At the same time, AI can reduce some disadvantages of distance. Local governments and small companies can use AI to support document drafting, translation, inquiries, design, demand forecasting, tourism guidance and emergency communication. If a rural company can use the same AI tools as a Tokyo corporation, distance becomes a little less punishing. But the benefit requires digital skills, cybersecurity, data governance and smart procurement.

The fair’s deeper message is that regions are competing to become operational platforms. Can a local government offer not only incentives, but a reliable environment for AI-era business? Can it combine power, data, people, resilience and public services? Can companies choose places not only because they are close to Tokyo, but because they are stable, efficient and prepared?

The second act of regional revitalization

Japan has used the phrase “regional revitalization” for years. The demographic reality remains severe. For many municipalities, attracting companies is still essential for employment and tax revenue. But a new plant or office does not automatically revive a region. The company must connect to schools, universities, local suppliers, housing, transport, culture and disaster systems.
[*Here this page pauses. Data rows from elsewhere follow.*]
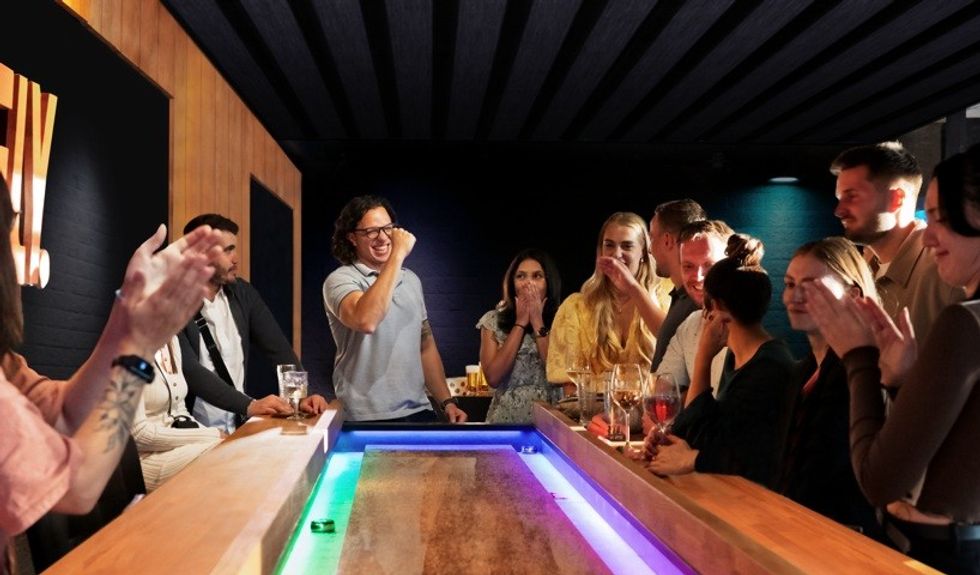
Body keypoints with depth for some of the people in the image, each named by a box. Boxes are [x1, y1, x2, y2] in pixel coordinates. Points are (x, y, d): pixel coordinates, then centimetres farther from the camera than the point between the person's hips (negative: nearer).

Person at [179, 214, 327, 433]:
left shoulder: (242, 293, 7)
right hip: (195, 431, -5)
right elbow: (189, 370, -20)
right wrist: (249, 405, -30)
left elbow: (278, 348, 2)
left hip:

That is why Corporate Location Fair 2026 feels like the second act of regional revitalization. The first act was about bringing jobs to the regions. The second is about building regional functions. AI-ready administration. Disaster-resilient communities. Strong links to research institutions. Places where young people can learn, work and live. Public services that can support foreign workers and visitors. Only by combining these functions can a region become a place where companies put down long roots.

The hard part is that no municipality can build everything alone. A small town cannot maintain a giant DX department by itself. That is why exhibitions, public-private co-creation, joint procurement, regional cooperation, cloud services, standardization and AI guidelines matter. The future of the regions may depend less on a single town winning alone and more on whether regional blocs can share capability.

Reader guide

ItemMeaning
What happenedCorporate Location Fair 2026 and Local Government Comprehensive Fair 2026 ran together at Tokyo Big Sight from July 8 to 10.
ScaleThe organizer announced 168 combined exhibitors and more than 50 seminars.
Key themesGenerative AI, disaster DX, business continuity, regional promotion, municipal management and smart communities.
Why it mattersCorporate location is shifting from land-and-subsidy competition to competition over regional capabilities: power, data, talent, disaster resilience and administrative speed.
Japan.co.jp viewThe next phase of regional revitalization is not only attracting companies; it is designing places where companies can keep operating through technological and environmental shocks.

Sources and reference material

This article draws on Japan Management Association announcements for Corporate Location Fair 2026 and Local Government Comprehensive Fair 2026, official exhibition pages, Digital Agency materials on generative AI and disaster DX, Japan’s public-private disaster DX framework, and research on AI in disaster response.